→ TASK TO CARRY OUT: Among the entries, which lines carry the string "down"? Copy each of them.

→ EXERCISE DATA:
········

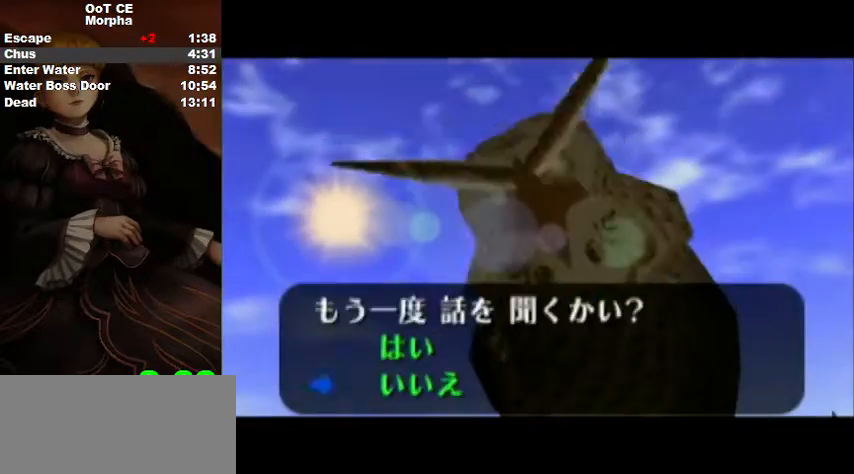
{"buttons": ["A", "B"], "left_stick": "center", "right_stick": "center", "events": [[67, "A", "up"], [67, "B", "up"], [167, "A", "down"], [167, "B", "down"], [233, "B", "up"], [267, "A", "up"], [267, "left_stick", "center"], [300, "A", "down"], [333, "B", "down"], [367, "B", "up"], [400, "A", "up"], [433, "A", "down"], [433, "B", "down"]]}
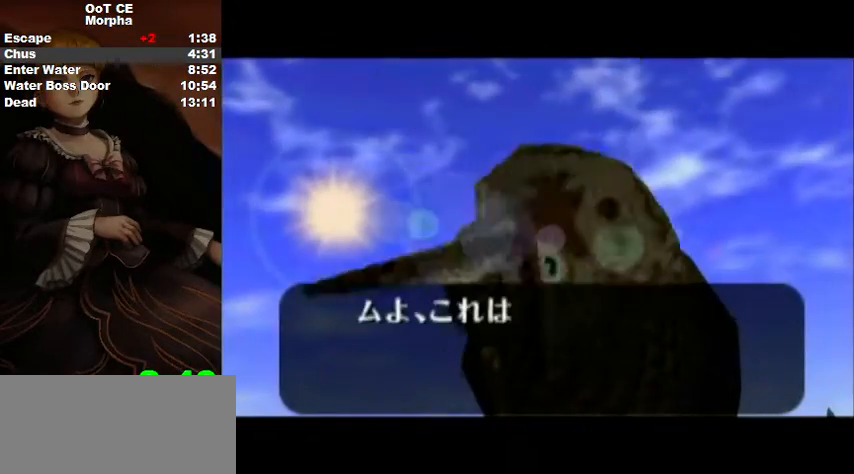
{"buttons": ["A", "B"], "left_stick": "center", "right_stick": "center", "events": [[33, "B", "up"], [67, "A", "up"], [233, "B", "down"], [333, "A", "down"], [333, "B", "up"], [400, "A", "up"], [433, "B", "down"], [500, "A", "down"]]}
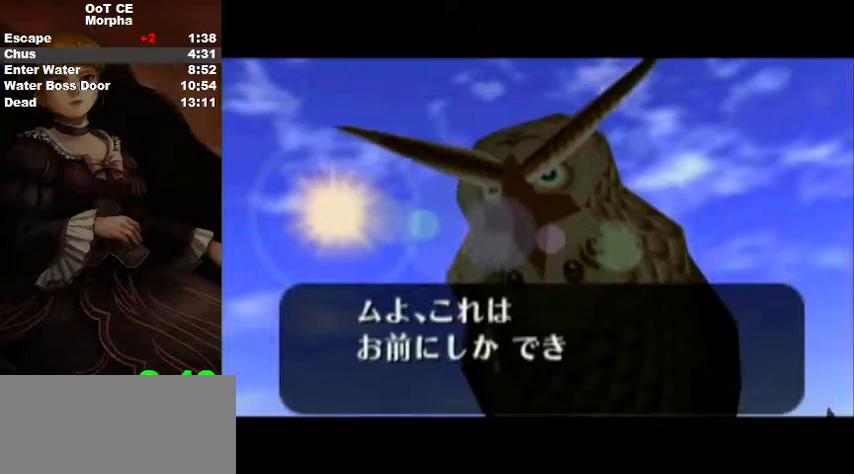
{"buttons": [], "left_stick": "center", "right_stick": "center", "events": [[33, "A", "up"], [33, "B", "up"], [100, "A", "down"], [100, "B", "down"], [200, "A", "up"], [200, "B", "up"], [267, "A", "down"], [267, "B", "down"], [333, "A", "up"], [333, "B", "up"], [367, "A", "down"], [433, "B", "down"], [467, "A", "up"], [467, "B", "up"]]}
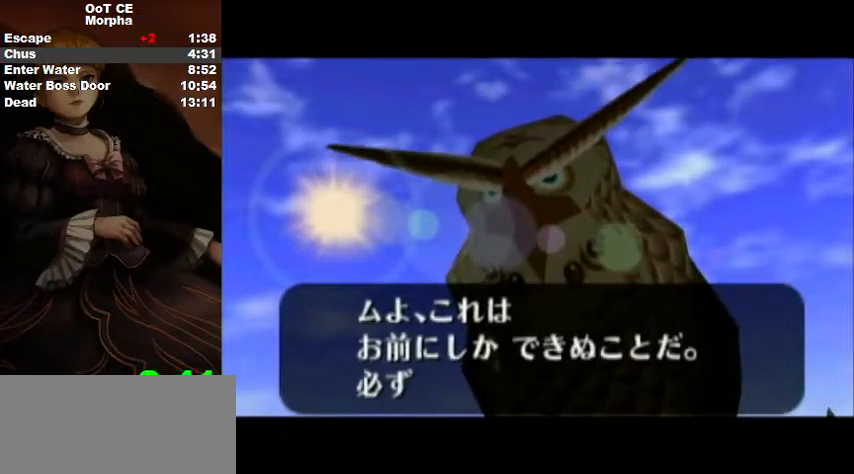
{"buttons": ["B"], "left_stick": "center", "right_stick": "center", "events": [[33, "A", "down"], [33, "B", "down"], [100, "A", "up"], [133, "B", "up"], [167, "A", "down"], [167, "B", "down"], [267, "A", "up"], [300, "B", "up"], [333, "A", "down"], [400, "A", "up"], [400, "B", "down"], [433, "A", "down"], [433, "B", "up"], [500, "A", "up"], [500, "B", "down"]]}
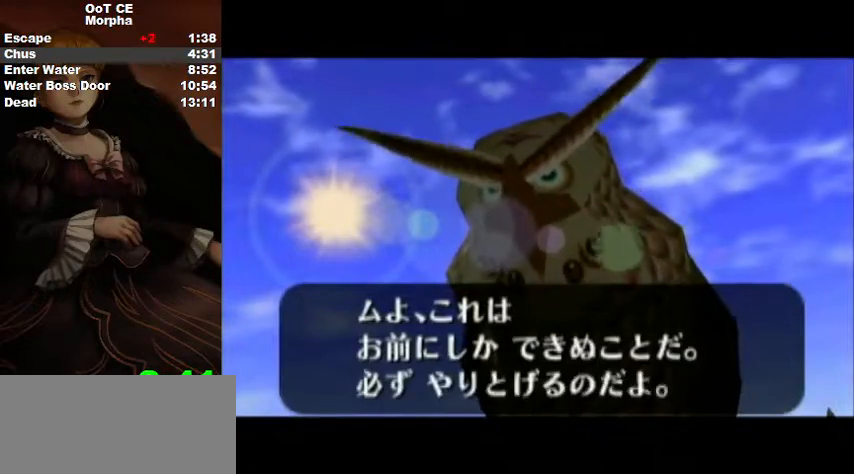
{"buttons": [], "left_stick": "center", "right_stick": "center", "events": [[67, "A", "down"], [100, "B", "up"], [167, "A", "up"]]}
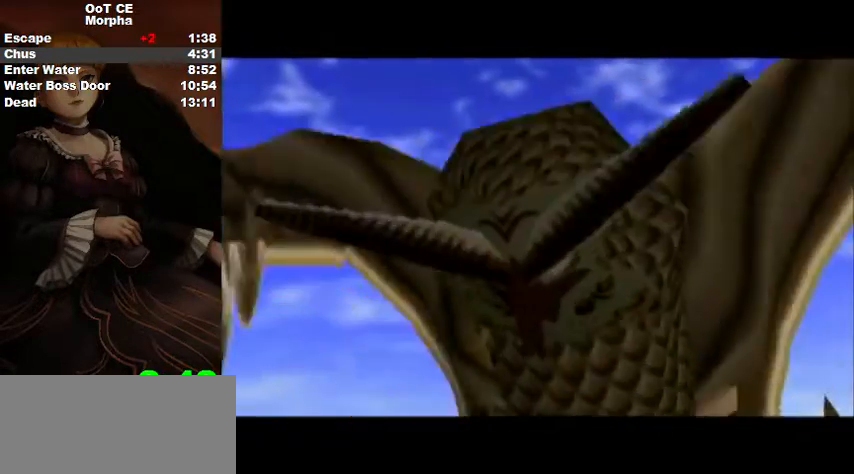
{"buttons": [], "left_stick": "center", "right_stick": "center", "events": []}
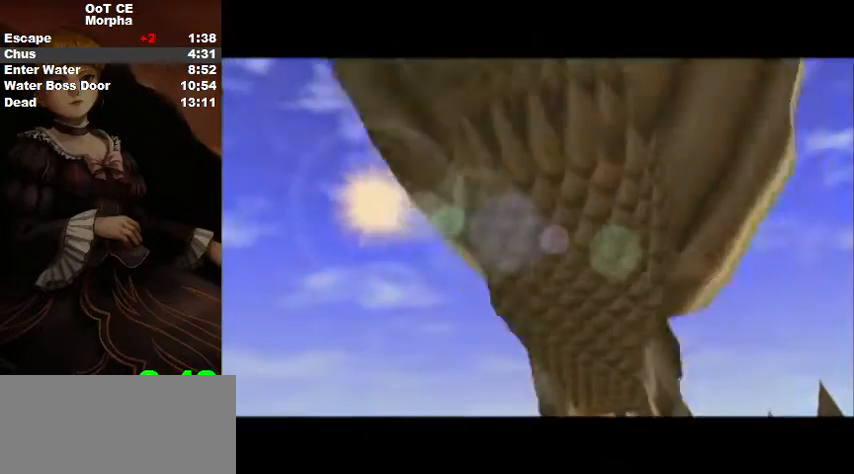
{"buttons": [], "left_stick": "center", "right_stick": "center", "events": []}
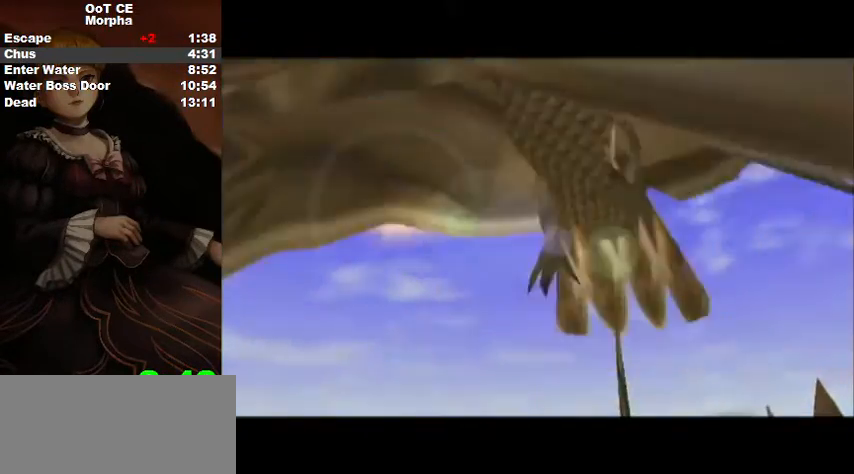
{"buttons": [], "left_stick": "center", "right_stick": "center", "events": []}
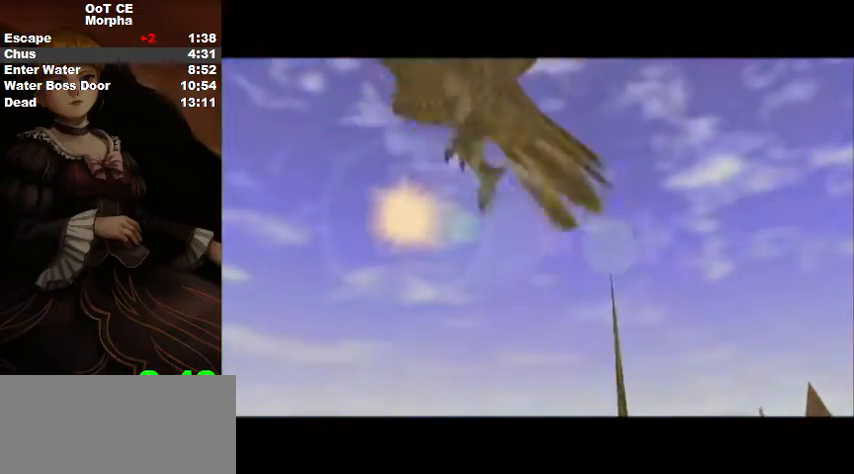
{"buttons": [], "left_stick": "center", "right_stick": "center", "events": []}
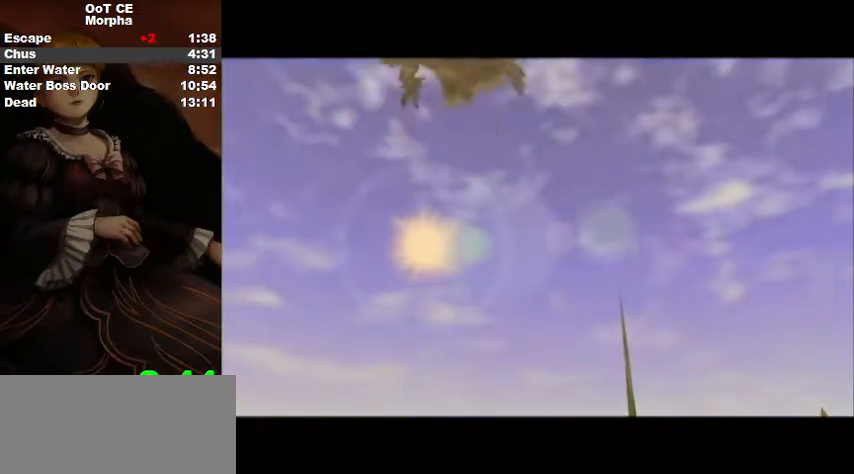
{"buttons": [], "left_stick": "up-right", "right_stick": "center", "events": [[167, "left_stick", "up-right"]]}
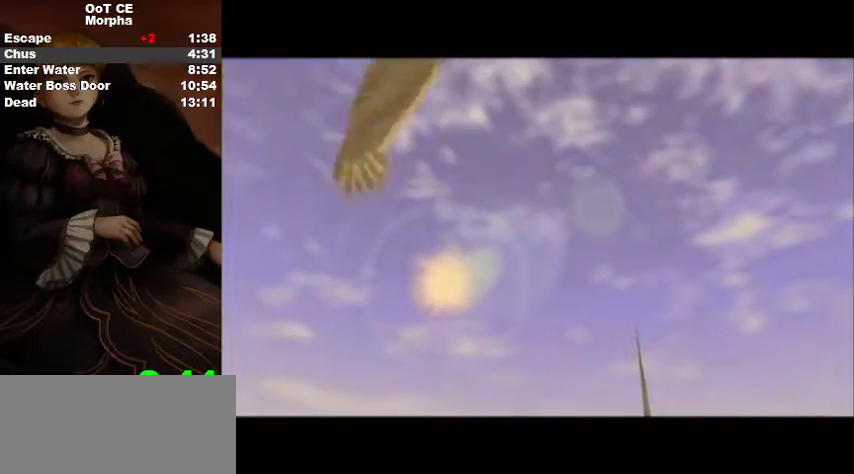
{"buttons": [], "left_stick": "right", "right_stick": "center", "events": [[133, "left_stick", "center"], [333, "left_stick", "right"]]}
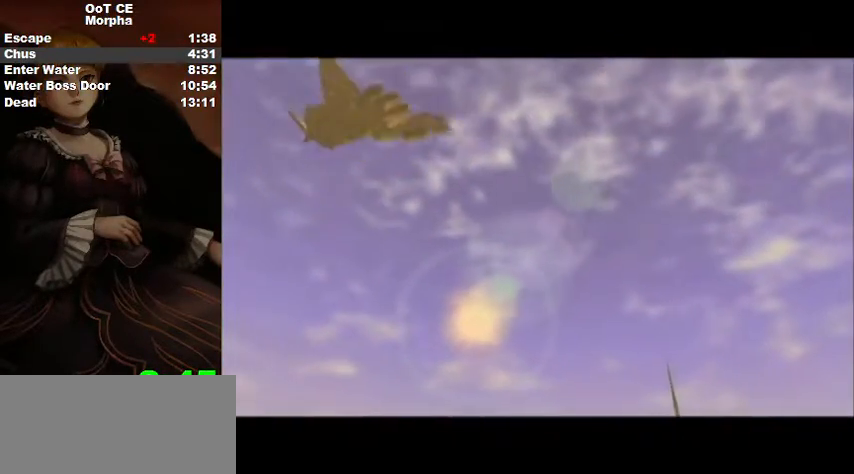
{"buttons": [], "left_stick": "right", "right_stick": "center", "events": []}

········

→ ANSWER SECTION:
{"buttons": ["A", "B"], "left_stick": "center", "right_stick": "center", "events": [[67, "A", "up"], [67, "B", "up"], [167, "A", "down"], [167, "B", "down"], [233, "B", "up"], [267, "A", "up"], [267, "left_stick", "center"], [300, "A", "down"], [333, "B", "down"], [367, "B", "up"], [400, "A", "up"], [433, "A", "down"], [433, "B", "down"]]}
{"buttons": ["A", "B"], "left_stick": "center", "right_stick": "center", "events": [[33, "B", "up"], [67, "A", "up"], [233, "B", "down"], [333, "A", "down"], [333, "B", "up"], [400, "A", "up"], [433, "B", "down"], [500, "A", "down"]]}
{"buttons": [], "left_stick": "center", "right_stick": "center", "events": [[33, "A", "up"], [33, "B", "up"], [100, "A", "down"], [100, "B", "down"], [200, "A", "up"], [200, "B", "up"], [267, "A", "down"], [267, "B", "down"], [333, "A", "up"], [333, "B", "up"], [367, "A", "down"], [433, "B", "down"], [467, "A", "up"], [467, "B", "up"]]}
{"buttons": ["B"], "left_stick": "center", "right_stick": "center", "events": [[33, "A", "down"], [33, "B", "down"], [100, "A", "up"], [133, "B", "up"], [167, "A", "down"], [167, "B", "down"], [267, "A", "up"], [300, "B", "up"], [333, "A", "down"], [400, "A", "up"], [400, "B", "down"], [433, "A", "down"], [433, "B", "up"], [500, "A", "up"], [500, "B", "down"]]}
{"buttons": [], "left_stick": "center", "right_stick": "center", "events": [[67, "A", "down"], [100, "B", "up"], [167, "A", "up"]]}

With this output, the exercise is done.